Source: Huffington Post
Associate Religion Editor, The Huffington Post
A Sikh army captain who sued the U.S. military for discrimination in March has won the right to continue serving on active duty while upholding his religiously mandated turban and beard.
The U.S. Army released its decision on Thursday to grant Captain Simratpal Singh “religious accommodation” to the rules against facial hair and headwear, adding that “the Army intends to gather information to develop uniform standards for religious accommodations.”
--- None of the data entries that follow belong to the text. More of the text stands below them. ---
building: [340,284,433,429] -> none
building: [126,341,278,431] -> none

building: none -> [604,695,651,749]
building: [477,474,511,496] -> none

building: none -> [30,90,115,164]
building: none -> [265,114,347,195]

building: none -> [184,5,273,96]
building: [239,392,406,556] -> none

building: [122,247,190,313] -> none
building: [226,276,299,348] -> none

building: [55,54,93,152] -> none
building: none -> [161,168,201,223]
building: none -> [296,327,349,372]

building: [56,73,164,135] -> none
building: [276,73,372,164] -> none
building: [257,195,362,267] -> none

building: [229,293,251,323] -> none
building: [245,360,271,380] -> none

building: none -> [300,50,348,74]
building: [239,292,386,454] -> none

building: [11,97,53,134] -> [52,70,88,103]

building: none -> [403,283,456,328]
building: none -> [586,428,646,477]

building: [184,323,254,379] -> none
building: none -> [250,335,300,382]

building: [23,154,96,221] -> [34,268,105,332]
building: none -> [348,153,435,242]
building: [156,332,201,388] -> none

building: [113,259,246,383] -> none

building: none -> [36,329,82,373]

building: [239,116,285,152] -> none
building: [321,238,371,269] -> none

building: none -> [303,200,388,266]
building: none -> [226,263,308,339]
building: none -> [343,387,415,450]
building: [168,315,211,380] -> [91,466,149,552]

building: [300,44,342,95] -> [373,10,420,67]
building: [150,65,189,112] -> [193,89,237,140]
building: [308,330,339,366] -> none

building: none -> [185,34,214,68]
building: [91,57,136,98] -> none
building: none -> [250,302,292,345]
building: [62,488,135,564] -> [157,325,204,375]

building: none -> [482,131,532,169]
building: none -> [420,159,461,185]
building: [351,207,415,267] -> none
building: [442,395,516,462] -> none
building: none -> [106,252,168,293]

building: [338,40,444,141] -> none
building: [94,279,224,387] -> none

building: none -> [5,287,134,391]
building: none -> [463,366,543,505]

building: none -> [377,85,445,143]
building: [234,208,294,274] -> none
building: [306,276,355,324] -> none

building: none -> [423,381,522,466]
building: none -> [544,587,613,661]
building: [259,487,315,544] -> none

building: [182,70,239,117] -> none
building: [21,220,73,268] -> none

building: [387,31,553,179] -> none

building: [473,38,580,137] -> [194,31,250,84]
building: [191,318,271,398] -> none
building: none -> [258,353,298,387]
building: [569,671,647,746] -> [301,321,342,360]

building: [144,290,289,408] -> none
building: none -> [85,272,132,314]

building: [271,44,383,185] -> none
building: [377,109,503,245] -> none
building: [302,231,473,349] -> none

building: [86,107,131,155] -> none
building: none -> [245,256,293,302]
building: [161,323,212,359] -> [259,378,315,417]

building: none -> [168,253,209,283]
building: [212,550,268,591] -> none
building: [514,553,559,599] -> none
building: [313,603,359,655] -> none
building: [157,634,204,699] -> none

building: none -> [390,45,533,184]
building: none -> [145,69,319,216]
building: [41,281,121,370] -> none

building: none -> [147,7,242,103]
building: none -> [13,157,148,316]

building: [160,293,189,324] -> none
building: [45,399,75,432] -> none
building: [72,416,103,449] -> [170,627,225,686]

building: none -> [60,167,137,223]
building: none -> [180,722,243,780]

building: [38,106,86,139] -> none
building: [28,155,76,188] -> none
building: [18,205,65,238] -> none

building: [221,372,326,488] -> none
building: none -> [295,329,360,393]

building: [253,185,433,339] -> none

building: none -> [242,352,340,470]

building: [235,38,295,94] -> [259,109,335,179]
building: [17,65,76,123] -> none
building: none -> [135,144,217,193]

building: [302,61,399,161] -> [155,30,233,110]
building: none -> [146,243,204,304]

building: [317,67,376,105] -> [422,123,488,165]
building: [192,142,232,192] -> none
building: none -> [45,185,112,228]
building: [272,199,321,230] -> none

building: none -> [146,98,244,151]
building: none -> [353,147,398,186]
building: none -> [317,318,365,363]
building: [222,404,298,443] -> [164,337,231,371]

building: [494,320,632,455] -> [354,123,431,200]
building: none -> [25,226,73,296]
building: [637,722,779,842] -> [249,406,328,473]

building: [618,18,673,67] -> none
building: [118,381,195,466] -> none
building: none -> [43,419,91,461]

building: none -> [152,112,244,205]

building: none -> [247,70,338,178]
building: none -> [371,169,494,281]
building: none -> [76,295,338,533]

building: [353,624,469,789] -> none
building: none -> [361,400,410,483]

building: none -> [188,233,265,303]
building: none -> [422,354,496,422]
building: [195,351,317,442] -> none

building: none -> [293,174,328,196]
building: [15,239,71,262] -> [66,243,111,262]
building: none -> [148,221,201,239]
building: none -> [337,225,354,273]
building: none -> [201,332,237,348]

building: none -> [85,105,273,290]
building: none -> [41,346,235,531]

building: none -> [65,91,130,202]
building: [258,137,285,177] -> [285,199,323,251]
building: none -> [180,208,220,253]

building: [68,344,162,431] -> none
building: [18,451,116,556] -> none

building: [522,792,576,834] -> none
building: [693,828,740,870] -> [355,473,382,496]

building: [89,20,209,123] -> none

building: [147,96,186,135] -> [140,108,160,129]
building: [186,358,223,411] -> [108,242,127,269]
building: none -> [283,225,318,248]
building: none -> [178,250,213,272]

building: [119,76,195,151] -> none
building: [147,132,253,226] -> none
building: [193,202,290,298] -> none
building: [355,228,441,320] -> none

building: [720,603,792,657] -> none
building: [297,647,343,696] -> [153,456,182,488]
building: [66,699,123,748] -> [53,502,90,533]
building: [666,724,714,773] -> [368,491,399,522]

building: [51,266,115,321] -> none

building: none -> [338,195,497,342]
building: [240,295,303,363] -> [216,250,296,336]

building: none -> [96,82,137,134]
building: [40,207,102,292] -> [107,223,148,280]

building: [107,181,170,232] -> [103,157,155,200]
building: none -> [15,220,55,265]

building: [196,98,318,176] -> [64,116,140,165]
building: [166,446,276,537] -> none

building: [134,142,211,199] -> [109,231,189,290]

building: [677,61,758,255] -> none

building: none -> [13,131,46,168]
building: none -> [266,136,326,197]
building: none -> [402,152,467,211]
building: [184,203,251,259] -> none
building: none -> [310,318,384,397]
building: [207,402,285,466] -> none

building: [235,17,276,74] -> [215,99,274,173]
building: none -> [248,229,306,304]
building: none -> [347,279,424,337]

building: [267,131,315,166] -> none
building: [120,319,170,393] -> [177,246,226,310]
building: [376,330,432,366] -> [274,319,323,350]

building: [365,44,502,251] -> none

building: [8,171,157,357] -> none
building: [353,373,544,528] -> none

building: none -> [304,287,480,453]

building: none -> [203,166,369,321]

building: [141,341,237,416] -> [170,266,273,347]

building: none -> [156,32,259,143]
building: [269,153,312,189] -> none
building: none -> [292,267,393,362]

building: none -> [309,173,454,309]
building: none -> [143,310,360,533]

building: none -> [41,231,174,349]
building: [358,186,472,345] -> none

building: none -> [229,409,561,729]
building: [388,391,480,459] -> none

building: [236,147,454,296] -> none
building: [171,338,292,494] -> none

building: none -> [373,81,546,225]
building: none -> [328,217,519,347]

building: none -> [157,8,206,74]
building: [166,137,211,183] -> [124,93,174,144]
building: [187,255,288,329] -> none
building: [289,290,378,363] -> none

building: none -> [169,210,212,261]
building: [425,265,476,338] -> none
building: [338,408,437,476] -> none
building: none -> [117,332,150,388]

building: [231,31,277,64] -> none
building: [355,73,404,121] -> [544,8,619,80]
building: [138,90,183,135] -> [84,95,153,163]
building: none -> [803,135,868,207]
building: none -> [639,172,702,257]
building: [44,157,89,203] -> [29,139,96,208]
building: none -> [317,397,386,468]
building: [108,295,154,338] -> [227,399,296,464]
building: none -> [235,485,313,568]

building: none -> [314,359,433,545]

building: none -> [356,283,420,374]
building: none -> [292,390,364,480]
“My military service continues to fulfill a lifelong dream,” Singh, a West Point graduate who earned a Bronze Star in Afghanistan, said in a press release. “My faith, like many of the soldiers I work with, is an integral part of who I am. I am thankful that I no longer have to make the choice between faith and service to our nation.”
After years of cutting his hair and shaving his face, Singh was finally granted a temporary accommodation in December. Assistant Army Secretary Debra Wadaordered tests in March to determine whether Singh could safely wear a helmet and gas mask if he had a turban, uncut hair and a beard.
Thursday’s decision by the Army states that Singh will not have to reapply for accommodation in the future.
“In a political context where minorities are being marginalized and attacked routinely, it is critical that our nation’s largest institutions and employers — like the U.S. military — show the country that America embraces diversity,” Simran Jeet Singh, the Senior Religion Fellow for the Sikh Coalition, told The Huffington Post.
He added, though, that this decision is just one step toward ending the discriminatory policies regarding article of faith for service members.
In 2014, the U.S. military began taking steps to give individual troops greater freedom to wear turbans, head scarfs, yarmulkes and other religious clothing with their uniforms. A spokesman for the Sikh Coalition noted at the time that the religious accommodation would have to be approved each time a service member changed assignments and would default to the discretion of their commanders.
Just two day’s before the Army released its decision on Singh’s case, three other Sikh soldiers filed a lawsuit seeking similar accommodations from the Army. With Singh’s victory and the Army’s promise to “develop uniform standards,” there may be hope for others in a similar predicament.